_EXERCISE REQUIREMENTS_: In the material below, the required lines run from the one containing "left eye: (1126, 433)" through the one containing "nose: (453, 547)". Copy those lines exactly, ends included, and nothing else.

┌─ INPUT DATA

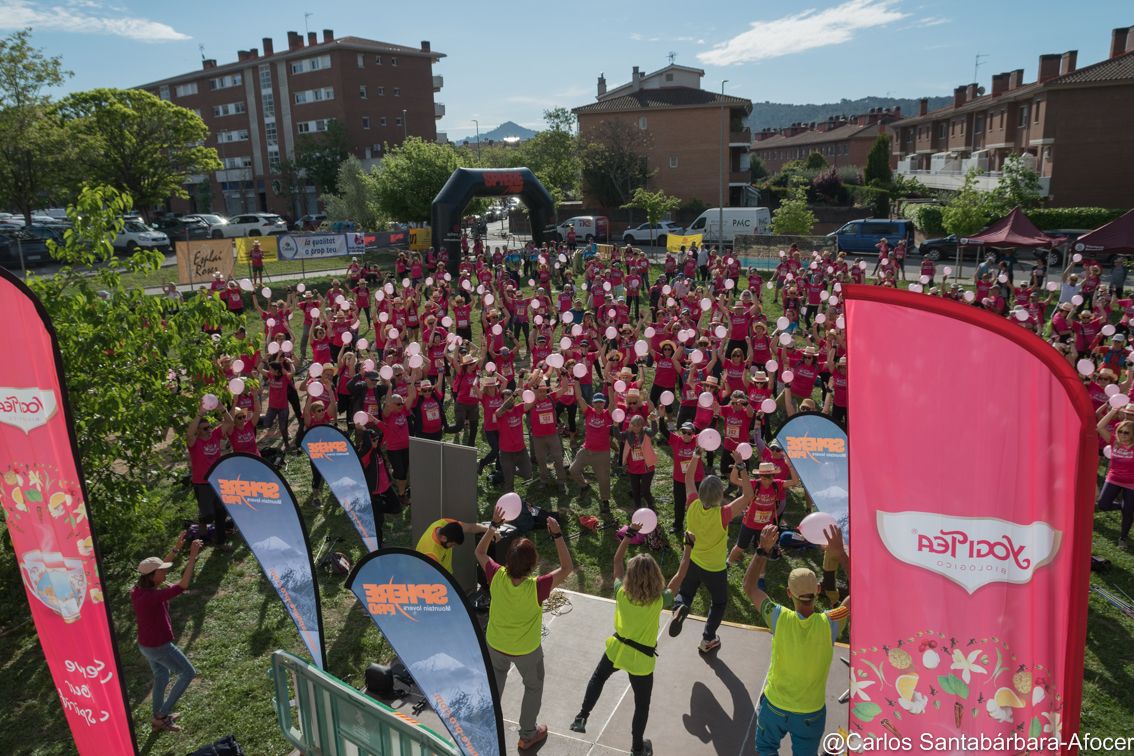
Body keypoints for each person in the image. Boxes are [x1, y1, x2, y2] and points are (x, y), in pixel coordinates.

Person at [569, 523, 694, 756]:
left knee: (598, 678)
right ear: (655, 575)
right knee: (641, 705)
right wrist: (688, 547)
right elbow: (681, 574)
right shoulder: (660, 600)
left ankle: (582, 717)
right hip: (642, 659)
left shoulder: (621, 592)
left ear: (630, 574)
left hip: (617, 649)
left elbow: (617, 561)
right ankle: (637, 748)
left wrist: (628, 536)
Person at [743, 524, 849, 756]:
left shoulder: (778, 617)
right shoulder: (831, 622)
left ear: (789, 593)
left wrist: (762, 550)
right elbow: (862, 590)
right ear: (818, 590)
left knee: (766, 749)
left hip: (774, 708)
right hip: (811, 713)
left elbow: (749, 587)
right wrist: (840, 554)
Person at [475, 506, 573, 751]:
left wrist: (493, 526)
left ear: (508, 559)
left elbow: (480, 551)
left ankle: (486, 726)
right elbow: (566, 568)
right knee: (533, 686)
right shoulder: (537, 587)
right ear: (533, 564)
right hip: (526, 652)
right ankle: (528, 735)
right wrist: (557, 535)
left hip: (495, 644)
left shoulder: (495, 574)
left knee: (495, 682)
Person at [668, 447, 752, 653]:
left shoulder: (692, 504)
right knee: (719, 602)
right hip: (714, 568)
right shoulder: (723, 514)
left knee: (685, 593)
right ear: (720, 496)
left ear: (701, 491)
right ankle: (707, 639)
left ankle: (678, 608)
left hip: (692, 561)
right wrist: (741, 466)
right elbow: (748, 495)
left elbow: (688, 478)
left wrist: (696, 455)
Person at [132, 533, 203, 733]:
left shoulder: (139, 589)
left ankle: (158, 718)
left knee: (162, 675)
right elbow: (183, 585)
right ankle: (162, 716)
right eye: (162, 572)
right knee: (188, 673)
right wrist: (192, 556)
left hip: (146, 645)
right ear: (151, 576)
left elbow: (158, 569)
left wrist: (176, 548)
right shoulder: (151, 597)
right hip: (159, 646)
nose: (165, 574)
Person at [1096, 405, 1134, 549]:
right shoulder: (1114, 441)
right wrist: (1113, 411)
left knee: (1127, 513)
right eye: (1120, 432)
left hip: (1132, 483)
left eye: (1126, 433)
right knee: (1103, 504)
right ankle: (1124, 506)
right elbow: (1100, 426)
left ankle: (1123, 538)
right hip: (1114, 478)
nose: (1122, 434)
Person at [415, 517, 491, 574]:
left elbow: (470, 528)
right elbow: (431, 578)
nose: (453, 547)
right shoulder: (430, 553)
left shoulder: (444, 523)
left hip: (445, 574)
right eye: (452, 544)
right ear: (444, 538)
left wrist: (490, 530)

└─
┌─ INPUT DATA

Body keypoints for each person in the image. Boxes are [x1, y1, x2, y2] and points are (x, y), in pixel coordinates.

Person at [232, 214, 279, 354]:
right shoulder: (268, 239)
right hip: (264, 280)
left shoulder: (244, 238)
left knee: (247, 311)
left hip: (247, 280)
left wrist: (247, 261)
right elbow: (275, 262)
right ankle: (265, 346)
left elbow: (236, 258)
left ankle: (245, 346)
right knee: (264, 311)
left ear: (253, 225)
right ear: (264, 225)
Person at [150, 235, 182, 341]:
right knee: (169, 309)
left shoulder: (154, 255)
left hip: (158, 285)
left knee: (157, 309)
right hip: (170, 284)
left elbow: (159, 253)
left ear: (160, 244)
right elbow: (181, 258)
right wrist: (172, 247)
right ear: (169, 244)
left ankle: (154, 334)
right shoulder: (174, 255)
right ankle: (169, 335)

└─

_THE ANSWER_:
left eye: (1126, 433)
right knee: (1103, 504)
right ankle: (1124, 506)
right elbow: (1100, 426)
left ankle: (1123, 538)
right hip: (1114, 478)
nose: (1122, 434)
Person at [415, 517, 491, 574]:
left elbow: (470, 528)
right elbow: (431, 578)
nose: (453, 547)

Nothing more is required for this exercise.